Kinesis Data Analytics Flink: Continually Increasing Checkpoint Size

1.6k Views Asked by At

I am running a Flink application using the AWS Kinesis Data Analytics (KDA) service. My KDA Flink application last checkpoint size appears to be growing steadily over time. The sudden drops in checkpoint size you can see in the attached graph correspond with when I pushed changes out to the app, causing it to take a snapshot, update, and then restore from the snapshot. My concern is that once the application is no longer being actively developed, changes will not be deployed as regularly, and the checkpoint size could grow to eventually be too large.

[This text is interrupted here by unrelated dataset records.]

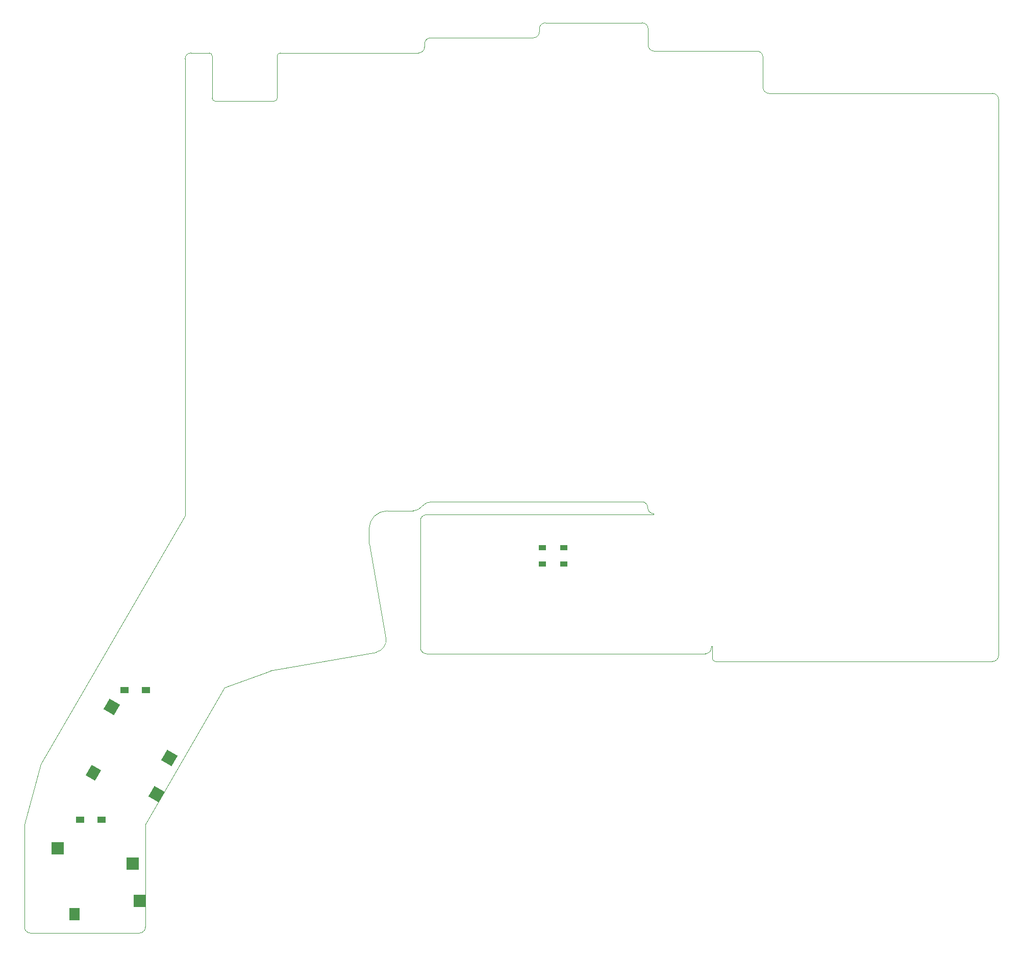
<source format=gbr>
%TF.GenerationSoftware,KiCad,Pcbnew,(6.0.4-0)*%
%TF.CreationDate,2022-10-26T23:43:41+09:00*%
%TF.ProjectId,mtk64_R_rev2,6d746b36-345f-4525-9f72-6576322e6b69,rev?*%
%TF.SameCoordinates,Original*%
%TF.FileFunction,Paste,Top*%
%TF.FilePolarity,Positive*%
%FSLAX45Y45*%
G04 Gerber Fmt 4.5, Leading zero omitted, Abs format (unit mm)*
G04 Created by KiCad (PCBNEW (6.0.4-0)) date 2022-10-26 23:43:41*
%MOMM*%
%LPD*%
G01*
G04 APERTURE LIST*
G04 Aperture macros list*
%AMRotRect*
0 Rectangle, with rotation*
0 The origin of the aperture is its center*
0 $1 length*
0 $2 width*
0 $3 Rotation angle, in degrees counterclockwise*
0 Add horizontal line*
21,1,$1,$2,0,0,$3*%
G04 Aperture macros list end*
%TA.AperFunction,Profile*%
%ADD10C,0.050000*%
%TD*%
%ADD11R,1.300000X0.950000*%
%ADD12RotRect,1.800000X2.000000X150.000000*%
%ADD13RotRect,2.000000X2.000000X150.000000*%
%ADD14R,1.400000X1.000000*%
%ADD15R,1.800000X2.000000*%
%ADD16R,2.000000X2.000000*%
G04 APERTURE END LIST*
D10*
X11993884Y-14168677D02*
G75*
G03*
X12156072Y-13937180I-34804J196947D01*
G01*
X9273905Y-4279471D02*
X9273905Y-4979471D01*
X17574637Y-14274471D02*
X17574637Y-14220000D01*
X12730000Y-14095000D02*
X12730000Y-11989500D01*
X17574637Y-14070000D02*
X17574637Y-14220000D01*
X11993884Y-14168677D02*
X10282648Y-14471094D01*
X9477251Y-14758356D02*
X8165989Y-17029529D01*
X8065989Y-18829529D02*
G75*
G03*
X8165989Y-18729529I1J99999D01*
G01*
X20318500Y-14324471D02*
X17624637Y-14324471D01*
X8923905Y-4229471D02*
X9223905Y-4229471D01*
X10303905Y-5029475D02*
G75*
G03*
X10353905Y-4979471I-5J50005D01*
G01*
X9323905Y-5029471D02*
X10303905Y-5029471D01*
X12178500Y-11824470D02*
G75*
G03*
X11878500Y-12124471I0J-300000D01*
G01*
X16508499Y-3829471D02*
G75*
G03*
X16408500Y-3729471I-99999J1D01*
G01*
X6433938Y-16029528D02*
X6160000Y-17029529D01*
X12798500Y-4129471D02*
X12798500Y-4079471D01*
X18413500Y-4299471D02*
X18413500Y-4799471D01*
X8165989Y-17029529D02*
X8165989Y-18729529D01*
X17458500Y-14195000D02*
X12830000Y-14195000D01*
X14603500Y-3979470D02*
G75*
G03*
X14703500Y-3879471I0J100000D01*
G01*
X16502639Y-11776971D02*
G75*
G03*
X16402643Y-11674471I-100009J2461D01*
G01*
X9273909Y-4979471D02*
G75*
G03*
X9323905Y-5029471I50001J1D01*
G01*
X18413499Y-4299471D02*
G75*
G03*
X18313500Y-4199471I-99999J1D01*
G01*
X16508499Y-4099471D02*
G75*
G03*
X16608500Y-4199471I100001J1D01*
G01*
X12898500Y-3979471D02*
X14603500Y-3979471D01*
X22223500Y-14324471D02*
X20318500Y-14324471D01*
X10403905Y-4229465D02*
G75*
G03*
X10353905Y-4279471I5J-50005D01*
G01*
X12730000Y-14095000D02*
G75*
G03*
X12830000Y-14195000I100000J0D01*
G01*
X12898500Y-3979470D02*
G75*
G03*
X12798500Y-4079471I0J-100000D01*
G01*
X17558500Y-14070000D02*
X17558500Y-14095000D01*
X12698500Y-4229470D02*
G75*
G03*
X12798500Y-4129471I0J100000D01*
G01*
X16402643Y-11674471D02*
X12917149Y-11674471D01*
X14803500Y-3729471D02*
X16408500Y-3729471D01*
X12607500Y-11824471D02*
X12178500Y-11824471D01*
X17574639Y-14274471D02*
G75*
G03*
X17624637Y-14324471I50001J1D01*
G01*
X11878499Y-12328364D02*
G75*
G03*
X11883010Y-12380186I300001J4D01*
G01*
X6160000Y-18729529D02*
X6160000Y-17029529D01*
X11883010Y-12380186D02*
X12156072Y-13937180D01*
X16602643Y-11872500D02*
X16602643Y-11889500D01*
X12917149Y-11674471D02*
G75*
G03*
X12761024Y-11745000I1J-208069D01*
G01*
X8923905Y-4229465D02*
G75*
G03*
X8823905Y-4329471I5J-100005D01*
G01*
X22323499Y-4999471D02*
G75*
G03*
X22223500Y-4899471I-99999J1D01*
G01*
X16508500Y-3829471D02*
X16508500Y-4099471D01*
X8065989Y-18829529D02*
X6260000Y-18829529D01*
X17558500Y-14070000D02*
X17574637Y-14070000D01*
X17458500Y-14195000D02*
G75*
G03*
X17558500Y-14095000I0J100000D01*
G01*
X11878500Y-12124471D02*
X11878500Y-12328364D01*
X9477251Y-14758356D02*
X10232249Y-14484609D01*
X8823905Y-11900000D02*
X6433938Y-16029528D01*
X12607500Y-11824471D02*
G75*
G03*
X12761024Y-11745000I2850J182521D01*
G01*
X12830000Y-11889500D02*
G75*
G03*
X12730000Y-11989500I0J-100000D01*
G01*
X10282648Y-14471094D02*
G75*
G03*
X10232249Y-14484609I52212J-295426D01*
G01*
X12830000Y-11889500D02*
X16602643Y-11889500D01*
X18513500Y-4899471D02*
X22223500Y-4899471D01*
X22223500Y-14324470D02*
G75*
G03*
X22323500Y-14224471I0J100000D01*
G01*
X8823905Y-11900000D02*
X8823905Y-4329471D01*
X6160001Y-18729529D02*
G75*
G03*
X6260000Y-18829529I99999J-2D01*
G01*
X14803500Y-3729470D02*
G75*
G03*
X14703500Y-3829471I0J-100000D01*
G01*
X9273899Y-4279471D02*
G75*
G03*
X9223905Y-4229471I-49999J1D01*
G01*
X10353905Y-4979471D02*
X10353905Y-4279471D01*
X22323500Y-4999471D02*
X22323500Y-14224471D01*
X10403905Y-4229471D02*
X12698500Y-4229471D01*
X14703500Y-3879471D02*
X14703500Y-3829471D01*
X18413499Y-4799471D02*
G75*
G03*
X18513500Y-4899471I100001J1D01*
G01*
X16502644Y-11776971D02*
G75*
G03*
X16602643Y-11872500I99996J4571D01*
G01*
X16608500Y-4199471D02*
X18313500Y-4199471D01*
D11*
%TO.C,D1*%
X14753000Y-12435500D03*
X15108000Y-12435500D03*
%TD*%
D12*
%TO.C,SW2*%
X7299079Y-16171061D03*
D13*
X7605592Y-15080165D03*
X8561124Y-15925135D03*
X8353047Y-16525535D03*
%TD*%
D11*
%TO.C,D1*%
X14753000Y-12710500D03*
X15108000Y-12710500D03*
%TD*%
D14*
%TO.C,D24*%
X7437500Y-16947500D03*
X7082500Y-16947500D03*
%TD*%
D15*
%TO.C,SW2*%
X6985989Y-18519529D03*
D16*
X6705989Y-17421529D03*
X8075989Y-18299529D03*
X7955989Y-17675529D03*
%TD*%
D14*
%TO.C,D24*%
X7822500Y-14800000D03*
X8177500Y-14800000D03*
%TD*%
M02*

</source>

Does anyone know what would cause the checkpoint size to grow continuously without end? I am using State TTL on all significant state and removing state in application code when it is no longer needed. Does the checkpoint size increasing indicate I have a bug in the code that handles state, or is something else potentially at play here?

Continually Increasing Checkpoint Size

1

There are 1 best solutions below

2
On

Update: See https://stackoverflow.com/a/67435073/2000823 for a better answer.


AWS Kinesis Data Analytics (KDA) is currently based on Flink 1.8, where this documentation regarding state cleanup applies.

Note that

by default if expired state is not read, it won’t be removed, possibly leading to ever growing state

You can also activate cleanup during full snapshots (which seems to be occurring), and background cleanup (which sounds like what you want). Note that for some workloads, even if background cleanup is enabled, the default settings for background cleanup might be insufficient to keep up with the rate at which state should be cleaned up, and some tuning might be necessary.

By the way, background cleanup is enabled by default since Flink 1.10.

If this doesn't answer your question, please clarify precisely how state TTL is configured.